▸ Text
━━━━

Our review is therefore limited to the trial court's finding that respondent failed to make reasonable efforts to correct the conditions that were the basis of the removal of her children. After careful review of the transcript of the fitness hearing and the documentary evidence presented therein, we conclude that the court's finding was against the manifest weight of the evidence.
The State must prove by clear and convincing evidence at least one statutory ground for unfitness before a trial court can adjudicate a parent unfit. In re A.S.B., 293 Ill. App. 3d 836, 843, 688 N.E.2d 1215, 1221 (1997). However, reviewing courts give great deference to a trial court's finding of unfitness and will not reverse such a finding unless it is against the manifest weight of the evidence. A.S.B., 293 Ill. App. 3d at 843, 688 N.E.2d at 1221; In re A.P., 277 Ill. App. 3d 592, 598, 660 N.E.2d 1006, 1010 (1996). A trial court's finding is against the manifest weight of the evidence only if the opposite Conclusion is clearly apparent. Regan v. Joseph P., 286 Ill. App. 3d 889, 892, 677 N.E.2d 434, 436 (1997). Further, because each case involving parental unfitness is sui generis, courts do not make factual comparisons to other cases. A.S.B., 293 Ill. App. 3d at 843, 688 N.E.2d at 1221.

━━━━

▸ Data supplied
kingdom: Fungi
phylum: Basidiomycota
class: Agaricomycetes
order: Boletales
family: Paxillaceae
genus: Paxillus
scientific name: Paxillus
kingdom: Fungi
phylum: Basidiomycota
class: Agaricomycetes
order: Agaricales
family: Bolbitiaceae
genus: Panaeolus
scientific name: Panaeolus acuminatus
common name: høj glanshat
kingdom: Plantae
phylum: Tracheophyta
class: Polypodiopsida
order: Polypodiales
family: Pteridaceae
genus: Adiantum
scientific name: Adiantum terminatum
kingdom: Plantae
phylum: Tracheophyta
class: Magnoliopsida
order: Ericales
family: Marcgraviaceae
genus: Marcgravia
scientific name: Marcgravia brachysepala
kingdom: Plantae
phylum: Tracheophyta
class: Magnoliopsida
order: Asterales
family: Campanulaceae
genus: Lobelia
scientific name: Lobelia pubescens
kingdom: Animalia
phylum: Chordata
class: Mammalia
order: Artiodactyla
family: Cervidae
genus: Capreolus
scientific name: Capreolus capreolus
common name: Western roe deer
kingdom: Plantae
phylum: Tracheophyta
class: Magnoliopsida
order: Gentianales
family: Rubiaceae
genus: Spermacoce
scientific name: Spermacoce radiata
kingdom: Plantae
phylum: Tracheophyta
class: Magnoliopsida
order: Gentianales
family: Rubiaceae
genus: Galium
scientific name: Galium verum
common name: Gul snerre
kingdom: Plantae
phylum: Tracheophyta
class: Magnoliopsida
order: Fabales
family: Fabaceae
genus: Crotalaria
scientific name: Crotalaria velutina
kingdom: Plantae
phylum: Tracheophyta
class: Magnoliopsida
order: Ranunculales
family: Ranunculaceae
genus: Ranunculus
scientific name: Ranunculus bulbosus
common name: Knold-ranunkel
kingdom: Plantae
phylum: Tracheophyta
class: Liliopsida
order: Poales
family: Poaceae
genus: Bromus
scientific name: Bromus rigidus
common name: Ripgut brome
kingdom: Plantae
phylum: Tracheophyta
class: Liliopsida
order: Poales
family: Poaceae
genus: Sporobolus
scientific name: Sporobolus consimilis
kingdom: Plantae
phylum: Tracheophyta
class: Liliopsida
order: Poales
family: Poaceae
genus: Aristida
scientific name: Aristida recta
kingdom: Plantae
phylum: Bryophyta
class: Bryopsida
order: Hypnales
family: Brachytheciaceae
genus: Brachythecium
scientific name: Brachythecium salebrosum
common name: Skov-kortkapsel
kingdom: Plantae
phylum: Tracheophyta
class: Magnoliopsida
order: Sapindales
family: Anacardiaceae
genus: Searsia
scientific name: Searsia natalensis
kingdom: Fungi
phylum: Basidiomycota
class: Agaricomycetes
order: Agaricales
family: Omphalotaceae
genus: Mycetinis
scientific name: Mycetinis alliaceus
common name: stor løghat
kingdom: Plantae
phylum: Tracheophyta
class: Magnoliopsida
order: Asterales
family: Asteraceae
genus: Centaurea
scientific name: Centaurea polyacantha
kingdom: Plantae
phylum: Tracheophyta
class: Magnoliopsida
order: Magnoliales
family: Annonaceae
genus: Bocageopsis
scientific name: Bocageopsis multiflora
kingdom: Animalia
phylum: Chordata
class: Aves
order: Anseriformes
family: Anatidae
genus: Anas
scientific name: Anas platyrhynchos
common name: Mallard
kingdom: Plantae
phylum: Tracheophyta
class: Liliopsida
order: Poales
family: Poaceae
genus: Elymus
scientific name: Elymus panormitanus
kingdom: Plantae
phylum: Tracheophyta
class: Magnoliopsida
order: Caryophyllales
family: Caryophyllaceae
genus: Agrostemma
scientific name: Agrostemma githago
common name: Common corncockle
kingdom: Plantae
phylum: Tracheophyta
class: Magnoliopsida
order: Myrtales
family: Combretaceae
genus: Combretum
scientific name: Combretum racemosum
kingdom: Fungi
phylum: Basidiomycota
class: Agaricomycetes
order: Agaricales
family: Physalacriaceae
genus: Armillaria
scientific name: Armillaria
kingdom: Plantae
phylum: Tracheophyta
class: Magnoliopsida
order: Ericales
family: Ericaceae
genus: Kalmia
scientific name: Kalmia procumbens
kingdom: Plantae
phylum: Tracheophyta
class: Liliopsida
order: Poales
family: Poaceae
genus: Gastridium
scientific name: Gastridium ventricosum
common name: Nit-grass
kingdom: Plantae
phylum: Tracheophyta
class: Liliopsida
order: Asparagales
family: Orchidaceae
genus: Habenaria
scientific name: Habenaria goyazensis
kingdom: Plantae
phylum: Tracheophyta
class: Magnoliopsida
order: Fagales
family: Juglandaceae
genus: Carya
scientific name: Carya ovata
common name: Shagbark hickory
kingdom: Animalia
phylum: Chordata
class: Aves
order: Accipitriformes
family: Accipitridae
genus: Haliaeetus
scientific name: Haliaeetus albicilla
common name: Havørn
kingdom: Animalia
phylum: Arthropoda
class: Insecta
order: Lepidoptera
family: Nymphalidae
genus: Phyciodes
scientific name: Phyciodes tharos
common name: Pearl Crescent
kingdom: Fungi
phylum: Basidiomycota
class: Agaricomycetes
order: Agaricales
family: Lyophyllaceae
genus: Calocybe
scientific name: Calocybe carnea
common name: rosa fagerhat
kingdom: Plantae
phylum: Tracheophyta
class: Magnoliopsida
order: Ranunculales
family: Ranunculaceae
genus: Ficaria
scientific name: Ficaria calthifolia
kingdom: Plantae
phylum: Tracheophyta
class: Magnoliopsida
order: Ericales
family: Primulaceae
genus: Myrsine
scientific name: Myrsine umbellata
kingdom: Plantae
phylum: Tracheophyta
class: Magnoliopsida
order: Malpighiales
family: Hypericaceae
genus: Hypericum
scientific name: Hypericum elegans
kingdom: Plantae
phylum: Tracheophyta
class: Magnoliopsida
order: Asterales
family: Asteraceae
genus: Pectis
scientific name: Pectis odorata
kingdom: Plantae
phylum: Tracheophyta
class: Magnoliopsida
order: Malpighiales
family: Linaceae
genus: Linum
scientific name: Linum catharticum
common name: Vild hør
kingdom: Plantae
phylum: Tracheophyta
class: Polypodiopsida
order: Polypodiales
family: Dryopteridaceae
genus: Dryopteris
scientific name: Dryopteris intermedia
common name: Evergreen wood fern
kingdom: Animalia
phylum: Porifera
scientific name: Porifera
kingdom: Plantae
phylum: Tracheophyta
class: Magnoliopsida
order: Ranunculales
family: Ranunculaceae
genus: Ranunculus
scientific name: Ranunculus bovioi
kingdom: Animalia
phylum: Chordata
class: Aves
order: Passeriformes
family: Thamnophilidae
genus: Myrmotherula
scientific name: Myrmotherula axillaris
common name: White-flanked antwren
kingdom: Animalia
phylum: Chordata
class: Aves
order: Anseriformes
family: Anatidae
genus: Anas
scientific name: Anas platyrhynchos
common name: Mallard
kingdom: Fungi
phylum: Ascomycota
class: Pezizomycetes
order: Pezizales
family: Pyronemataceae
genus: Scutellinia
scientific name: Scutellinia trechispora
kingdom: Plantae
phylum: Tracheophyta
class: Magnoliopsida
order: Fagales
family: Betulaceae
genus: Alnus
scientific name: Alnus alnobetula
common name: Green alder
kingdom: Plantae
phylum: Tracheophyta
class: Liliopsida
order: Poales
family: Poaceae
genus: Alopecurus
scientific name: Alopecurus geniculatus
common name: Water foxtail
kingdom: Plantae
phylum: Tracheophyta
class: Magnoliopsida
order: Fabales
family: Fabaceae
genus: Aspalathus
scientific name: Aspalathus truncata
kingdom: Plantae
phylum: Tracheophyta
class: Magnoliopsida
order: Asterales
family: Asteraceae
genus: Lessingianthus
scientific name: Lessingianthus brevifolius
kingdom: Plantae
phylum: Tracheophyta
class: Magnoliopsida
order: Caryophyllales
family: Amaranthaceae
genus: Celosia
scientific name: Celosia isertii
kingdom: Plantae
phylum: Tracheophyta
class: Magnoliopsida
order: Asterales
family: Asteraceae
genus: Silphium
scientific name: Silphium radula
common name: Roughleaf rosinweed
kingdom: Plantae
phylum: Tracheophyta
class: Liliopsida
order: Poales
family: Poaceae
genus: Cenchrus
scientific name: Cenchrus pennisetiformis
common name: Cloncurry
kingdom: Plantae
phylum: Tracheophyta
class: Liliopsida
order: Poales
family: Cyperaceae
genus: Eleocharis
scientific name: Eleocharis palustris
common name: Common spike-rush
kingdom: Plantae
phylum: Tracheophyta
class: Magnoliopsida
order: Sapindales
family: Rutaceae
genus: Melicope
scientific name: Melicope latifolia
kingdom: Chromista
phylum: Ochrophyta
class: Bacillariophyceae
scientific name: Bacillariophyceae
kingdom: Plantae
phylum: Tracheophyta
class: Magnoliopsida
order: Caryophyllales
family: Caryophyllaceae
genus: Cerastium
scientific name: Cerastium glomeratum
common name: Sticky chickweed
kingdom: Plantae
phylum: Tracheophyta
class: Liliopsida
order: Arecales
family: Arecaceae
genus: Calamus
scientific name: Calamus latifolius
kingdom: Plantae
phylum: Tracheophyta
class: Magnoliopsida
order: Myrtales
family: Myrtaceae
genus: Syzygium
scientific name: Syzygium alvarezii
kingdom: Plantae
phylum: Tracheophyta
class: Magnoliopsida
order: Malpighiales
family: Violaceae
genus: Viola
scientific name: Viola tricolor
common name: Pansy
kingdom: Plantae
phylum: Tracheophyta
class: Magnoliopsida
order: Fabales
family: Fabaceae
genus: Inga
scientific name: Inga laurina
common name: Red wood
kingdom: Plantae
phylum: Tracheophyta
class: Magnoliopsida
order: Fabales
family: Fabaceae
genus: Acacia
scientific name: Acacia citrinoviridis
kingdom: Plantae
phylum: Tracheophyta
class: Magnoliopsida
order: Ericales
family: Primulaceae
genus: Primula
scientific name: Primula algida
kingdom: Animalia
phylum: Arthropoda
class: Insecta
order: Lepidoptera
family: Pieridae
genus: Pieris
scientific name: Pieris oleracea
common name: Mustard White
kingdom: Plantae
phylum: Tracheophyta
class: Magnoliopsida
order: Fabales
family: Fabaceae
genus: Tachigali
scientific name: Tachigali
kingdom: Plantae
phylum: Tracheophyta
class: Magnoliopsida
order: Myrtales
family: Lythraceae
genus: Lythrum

━━━━

▸ Exercise instructions
1 – Quote the court opinion word for word, everything from "Our review is" down to "was against the manifest weight of the evidence.".
2 – Write the next part of the court opinion on parental unfitness, picking up after its last sentence.
The data is separate material and has nothing to do with the court opinion on parental unfitness.

▸ The answers
1 –
Our review is therefore limited to the trial court's finding that respondent failed to make reasonable efforts to correct the conditions that were the basis of the removal of her children. After careful review of the transcript of the fitness hearing and the documentary evidence presented therein, we conclude that the court's finding was against the manifest weight of the evidence.

2 –
A court can sever a natural parent's rights to her child only through proceedings that strictly comply with the Adoption Act (750 ILCS 50/1 et seq. (West 1996 & Supp. 1997)). A.S.B., 293 Ill. App. 3d at 843, 688 N.E.2d at 1221; Regan, 286 Ill. App. 3d at 891-92, 677 N.E.2d at 436; see also In re M.M., 156 Ill. 2d 53, 62, 619 N.E.2d 702, 708 (1993) (noting that adoption proceedings and proceedings under the Act are creatures of statute, nonexistent at common law). Section 1(D) of the Adoption Act provides a litany of bases for finding a parent unfit (750 ILCS 50/1(D) (West Supp. 1997)). Of relevance here is subparagraph (D)(m), which states, in relevant part, as follows:
"D. *** The grounds of unfitness are any *** of the following:
(m) Failure by a parent to make reasonable efforts to correct the conditions that were the basis for the removal of the child from the parent, or to make reasonable progress toward the return of the child to the parent ***." 750 ILCS 50/1(D)(m) (West Supp. 1997).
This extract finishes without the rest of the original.